The pitches are judged by a panel notable by some achievement—participated in a successful tech company early-stage, founder of a successful startup themselves, hail from a VC background, etc. And they are open for friends, family, and other interested tech folks to attend.
At some StartUp Weekends prizes include medals or even tools to help the startup venture—such as online ad credits, or co-working space passes. Prizes can be awarded however judges see fit—including rewarding things like innovative design, or most promising concept.

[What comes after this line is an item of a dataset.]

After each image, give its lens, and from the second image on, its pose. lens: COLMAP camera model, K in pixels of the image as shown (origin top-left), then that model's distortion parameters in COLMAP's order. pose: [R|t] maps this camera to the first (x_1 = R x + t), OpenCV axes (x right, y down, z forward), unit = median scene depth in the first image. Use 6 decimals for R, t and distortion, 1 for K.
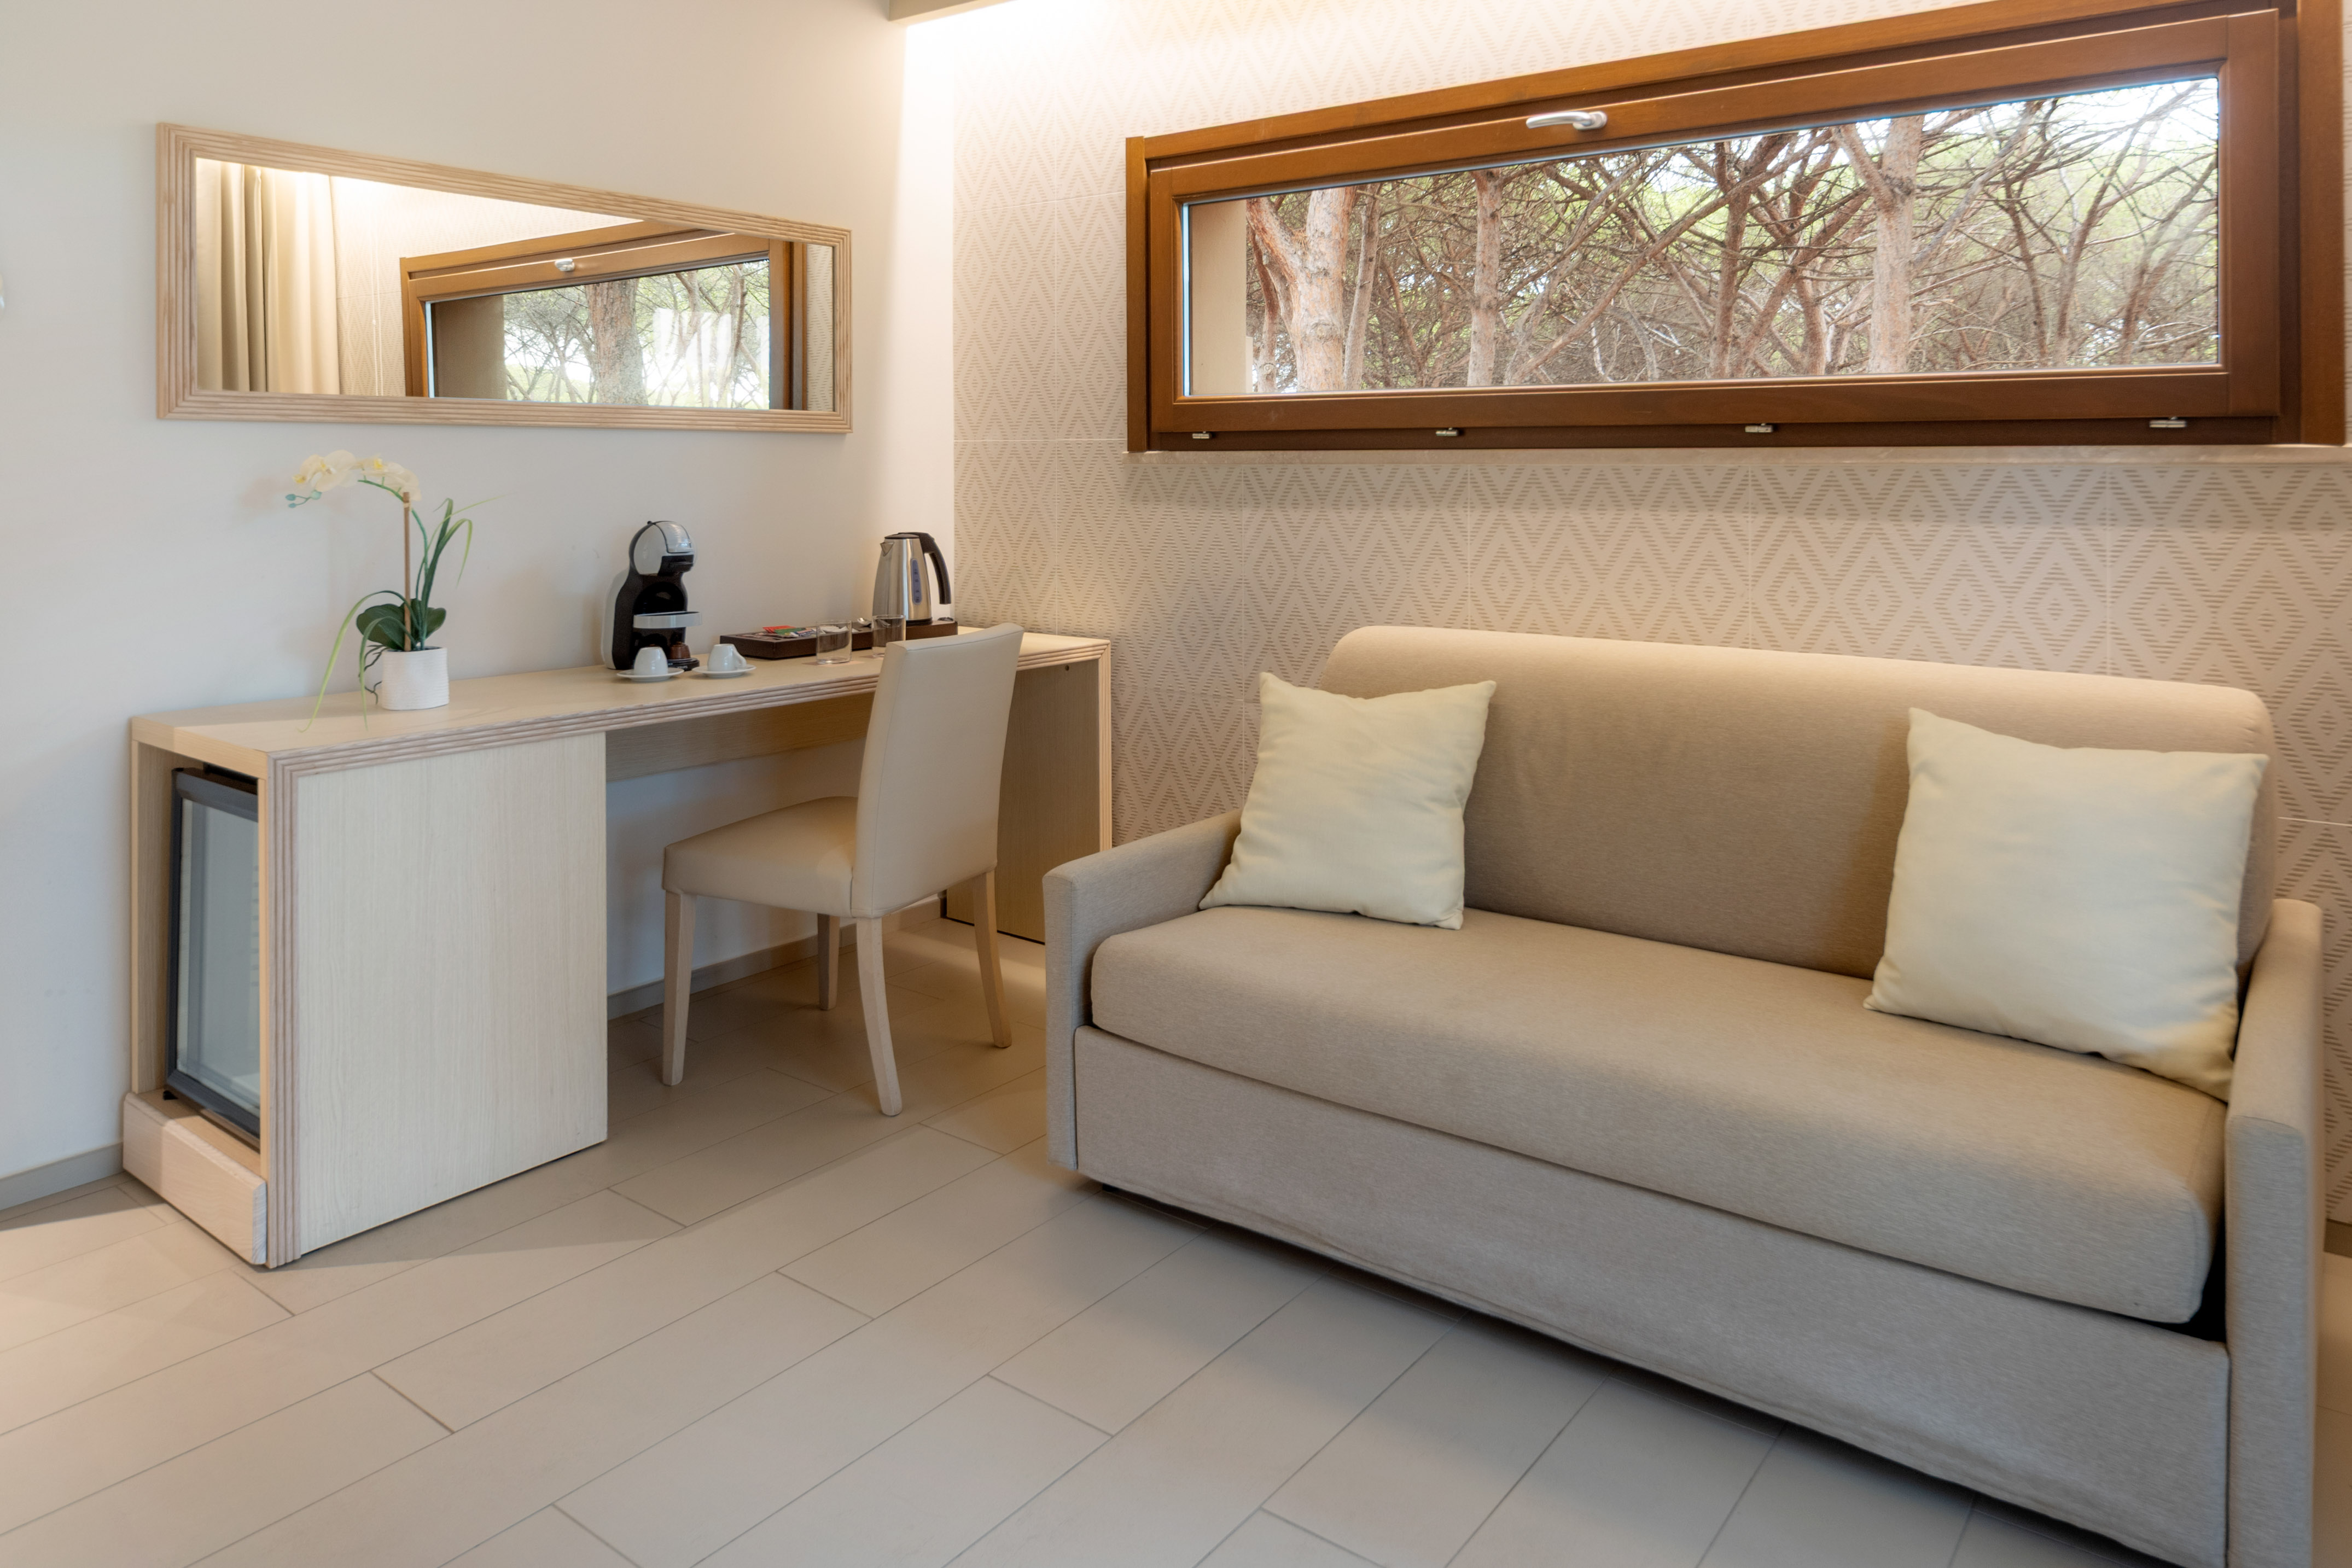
lens RADIAL K [[1380.4, 0, 1175.6], [0, 1380.4, 575.0], [0, 0, 1]] dist [0.002663, 0.000833]
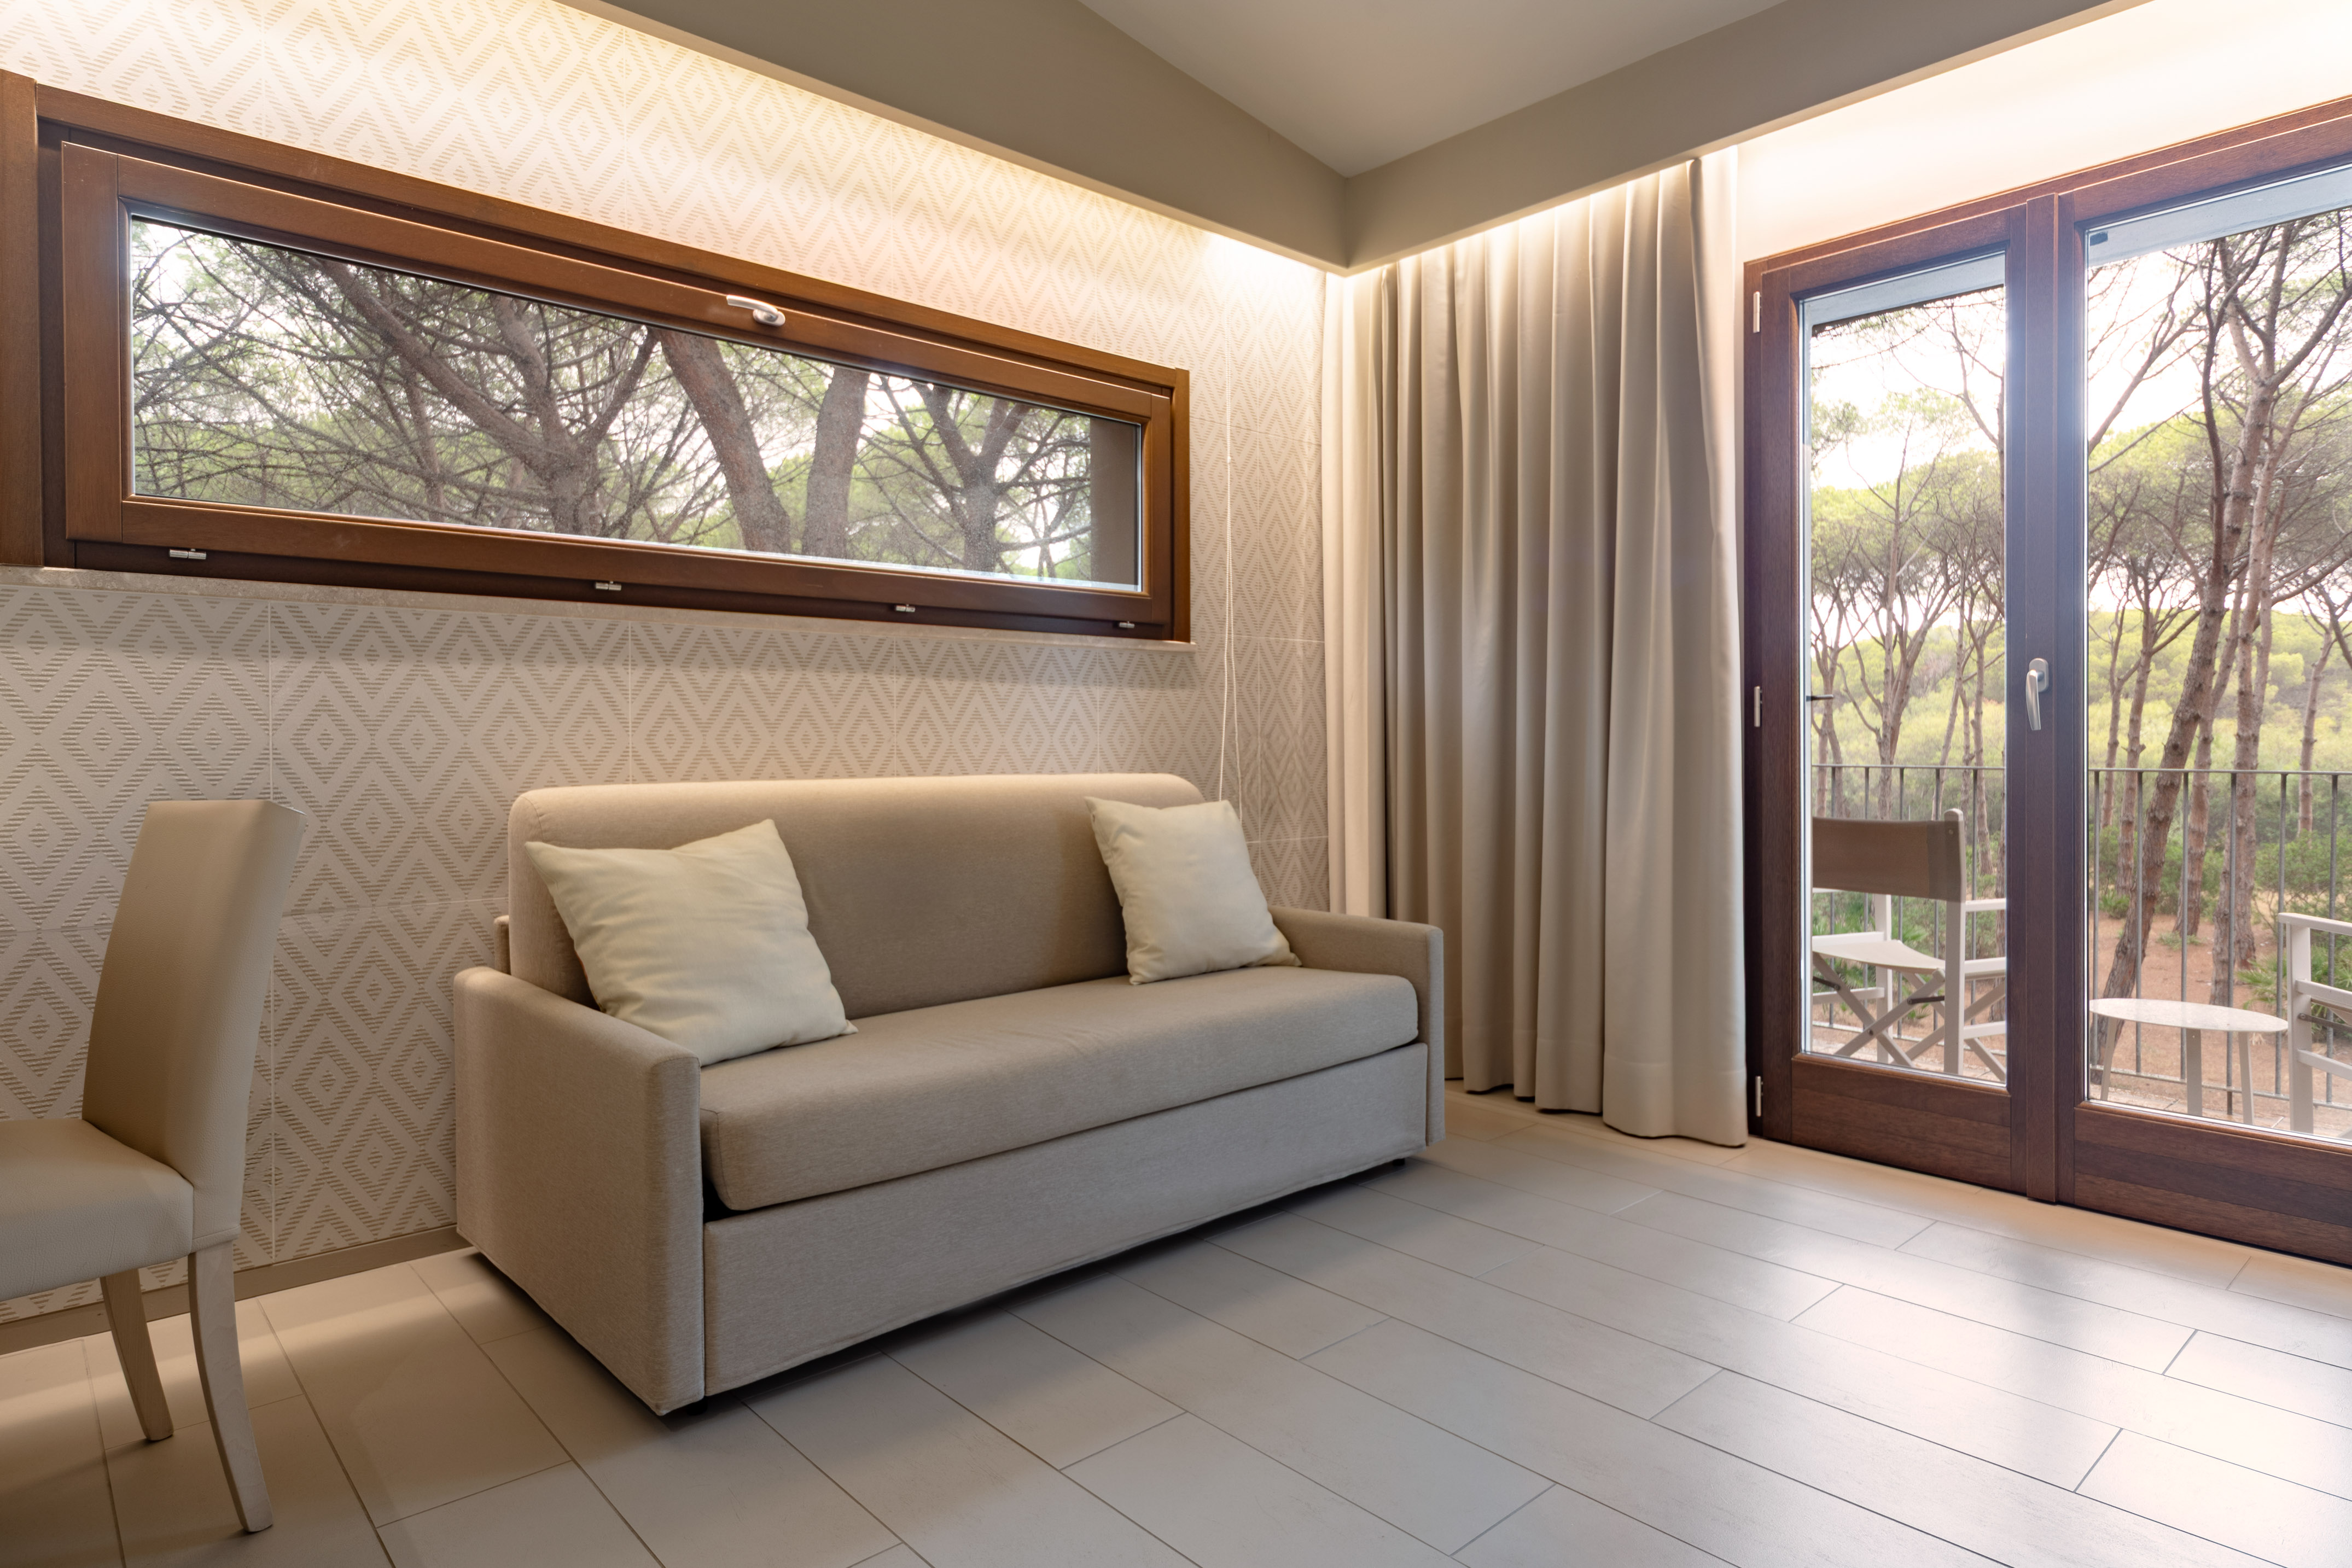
lens RADIAL K [[1318.1, 0, 1175.5], [0, 1318.1, 729.2], [0, 0, 1]] dist [-0.003078, -0.001272]
pose [[0.237842, -0.043334, 0.970337, -0.658409], [0.019529, 0.999016, 0.039828, -0.036296], [-0.971108, 0.009477, 0.238454, 0.442014]]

The pitch is five minutes—but can be enough to cause bouts of anxiety or even strains in the group. It can also bring out the best in a team–because by the time you do a practice pitch in front of organizers a few hours before the actual pitch, everyone on the team can feel that it’s crunch time. And the common enemy of limited time can unite a team and facilitate honest conversations of what needs to happen in the next hour or two in order for the startup to put its best foot forward in front of their peers, friends, and judges.
Develop a Pitch Itch
Your team pitches, judges ask questions (or don’t), and winners are announced. Teams celebrate another successful StartUp Weekend, swap contact info, and opine on how much they learned.
And that can be it—when the clock winds back to Monday morning, the pitches might remain a fond/anxious memory.
But, if you are budding social entrepreneur, I might suggest you take the weekend as an opportunity to develop a pitch itch.
If you can cultivate the desire and acumen of delivering a focused, friendly 30 second pitch for almost anything in your life (i.e. your startup, your own skills, what you do, your education, what you are looking for in a significant other, what you New Year’s resolutions are)…it can lead to an effective way of framing those things for yourself and expressing them to others.
Pitch Early, Pitch Often
In the first StartUp Weekend I attended we started a practice of turning to someone random in our group and asking them to pitch. At first, it felt a little random and awkward—especially when the idea was itself still changing and evolving. But after a handful of times—it became easier, and I would even venture to say we enjoyed the challenge of the pitch.
Oftentimes when we are working on something really important, we tend to want to wait until it’s ‘done’ to explain or summarize it. A neat thing I’ve learned through two StartUp Weekends is that it can be immensely helpful to pitch early and pitch often.
Even if the pitch changes, or is incomplete, it helps the process of articulating conceptual ideas into words.